By word of mouth, now everybody points the finger at the Equal Opportunities minister Mara Carfagna, a 32-year-old former beauty contestant and TV presenter, who recently became the youngest minister ever in Italy. Many Italians, who maligned at the time on the reasons for such a quick ascent to power, now can't refrain from snickering.
In another conversation, published by L'Espresso magazine, Berlusconi - at a time when he was just the opposition leader - pressures a state TV manager to find a role for a little-known starlet who keeps saying the prime minister wants to block her career. One would wonder why. Anyway, that's a plain Italian-style recommendation, and not based on work merits.
A plethora of right-wing journalist, and of course politicians of his coalition, rose up to defend Silvio: his private life is his business, shame on the communist judges and journalists who revel in listening to his conversations. Many Berlusconi voters would probably think the same. After all, everybody makes recommendations in Italy, and most Italians didn't understand what the fuss was about, when the US got stuck into the Clinton-Lewinsky affair. The concept of resigning must be so absurd that nobody even mentions it. If somebody dared to, he would be quickly ridiculed.
Yet, nobody seems to get the ethical point. Shouldn't the prime minister explain to his voters if the "qualities" of one of his female ministers were a factor in giving her the job? Doesn't anybody see anything wrong in a prime minister who, when not even in power, uses his influence to favour somebody's career - in Berlusconi's case with a clear conflict of interests, as he appears to have a say in the decisions of the company that rivals his three TV channels? And don't Berlusconi's female voters have anything to complain about how these episodes confirm the depressing situation of "equal opportunities" in Italy?
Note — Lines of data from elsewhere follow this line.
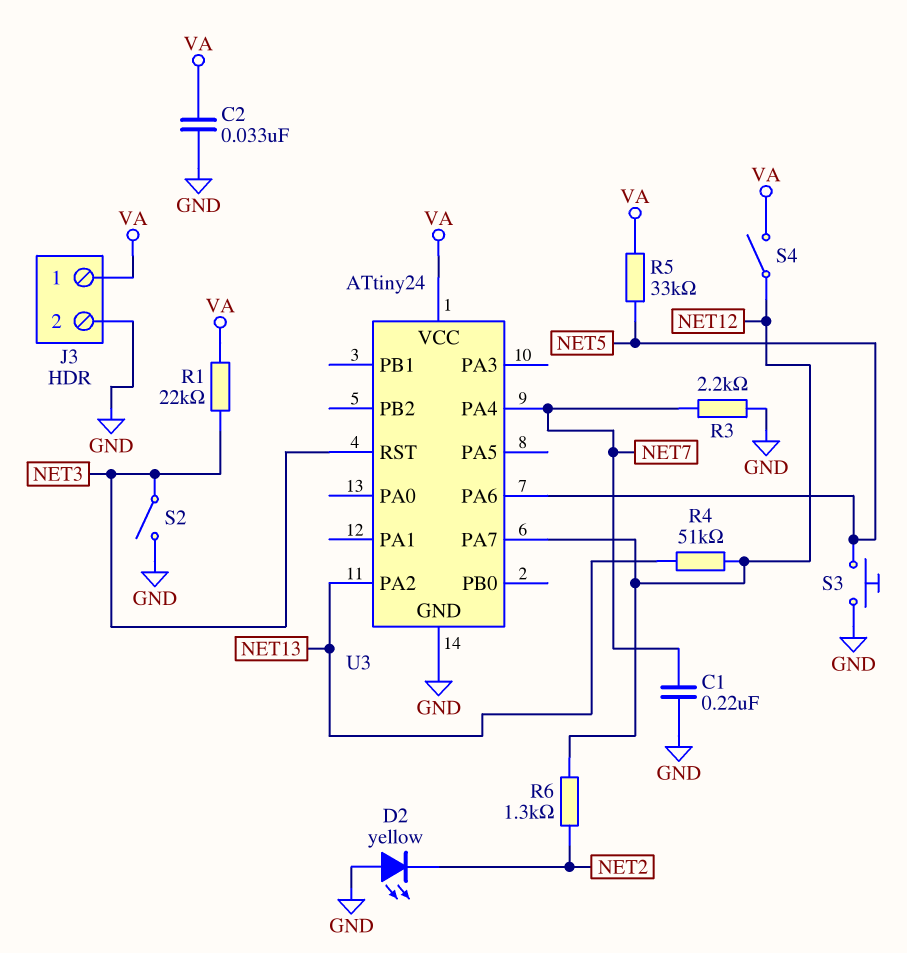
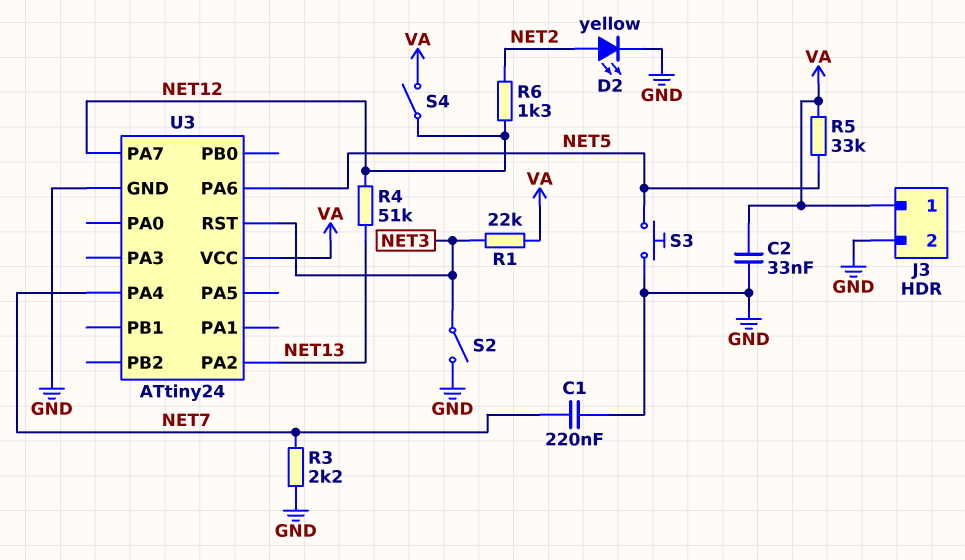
D2: LED yellow (A GND, K NET2) -> LED yellow (A NET2, K GND)

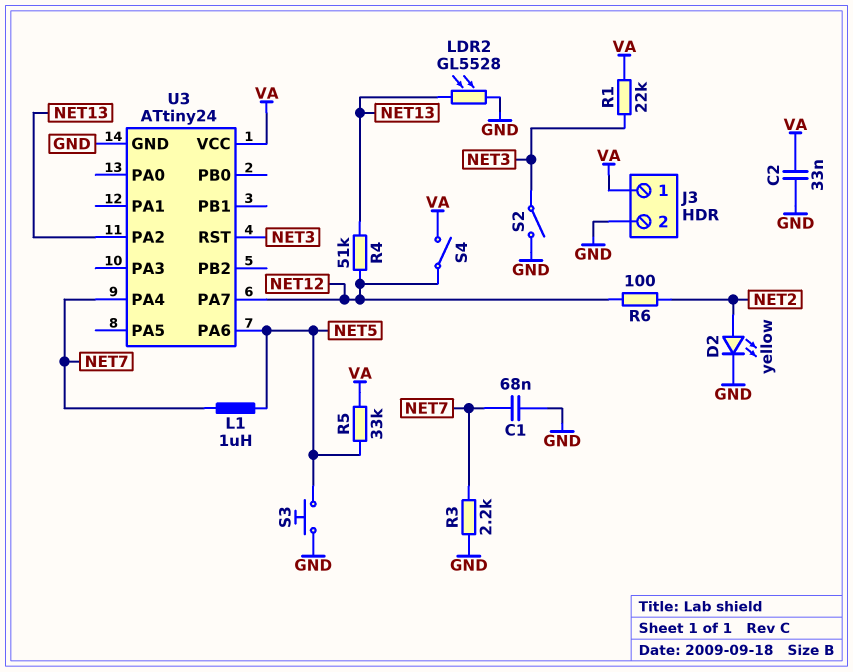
C1: 220nF (GND, NET7) -> 68nF (GND, NET7)
L1: none -> 1uH (NET5, NET7)
LDR2: none -> GL5528 (GND, NET13)
R6: 1.3k (NET2, NET12) -> 100 (NET2, NET12)

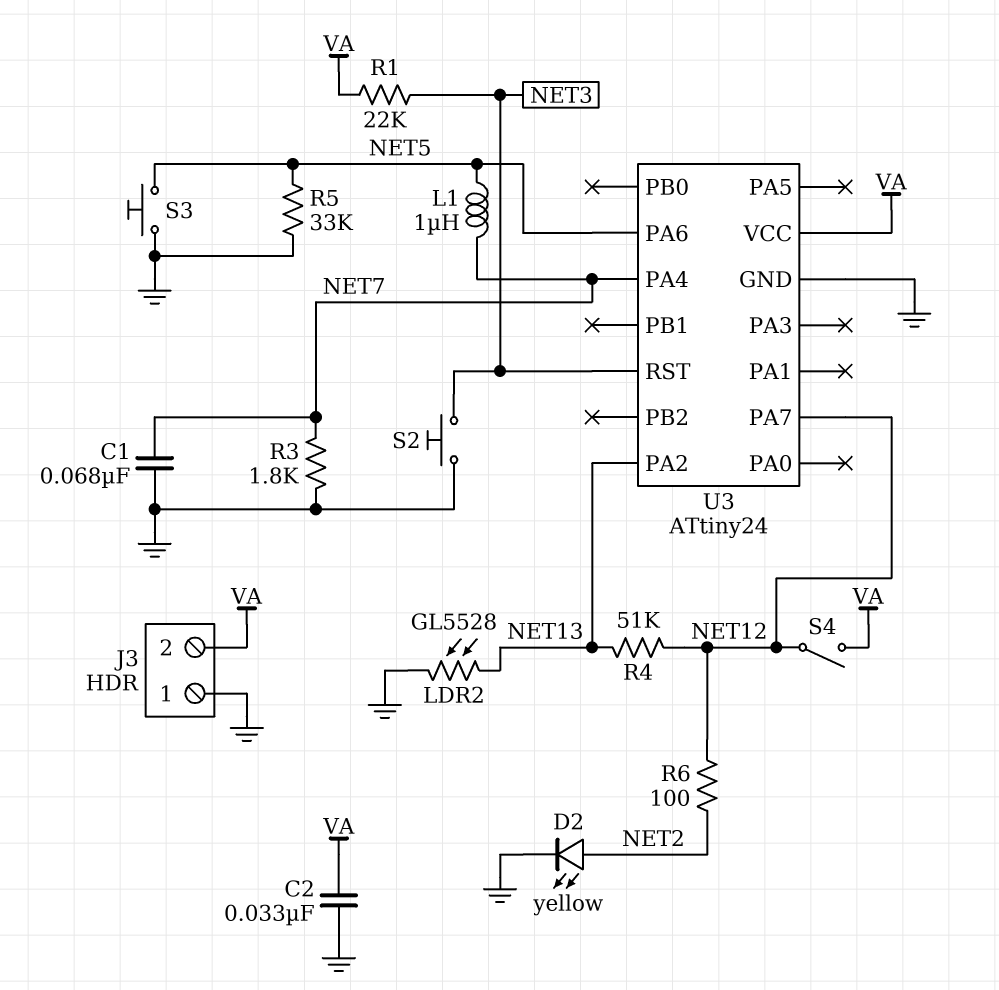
J3 pin 1: VA -> GND
J3 pin 2: GND -> VA
R3: 2.2k (GND, NET7) -> 1.8k (GND, NET7)
R5: 33k (NET5, VA) -> 33k (GND, NET5)
S2: switch (GND, NET3) -> button (GND, NET3)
In some Northern European countries, it would have taken much less to prompt a politician to resign spontaneously. Last April, Finland's Foreign minister resigned after the media exposed his sending improper text messages to a dancer. In October 2006, Sweden's culture minister resigned after she admitted paying a nanny under the table. But it's not just civil Scandinavians that can look down on Italians. In July 2007, Japan's defence minister resigned after suggesting that the atomic bombings of Hiroshima and Nagasaki were inevitable. Last January, Malaysia's health minister resigned Wednesday after acknowledging that he and a female friend were the couple in a secretly filmed sex video. And right today, Kenya's finance minister has resigned after being named in a corruption scandal. Had these cases happened in Italy, it wouldn't have been enough to get a resignation. And whoever had been caught in one of these scandals, they would have said it was all a plot against them.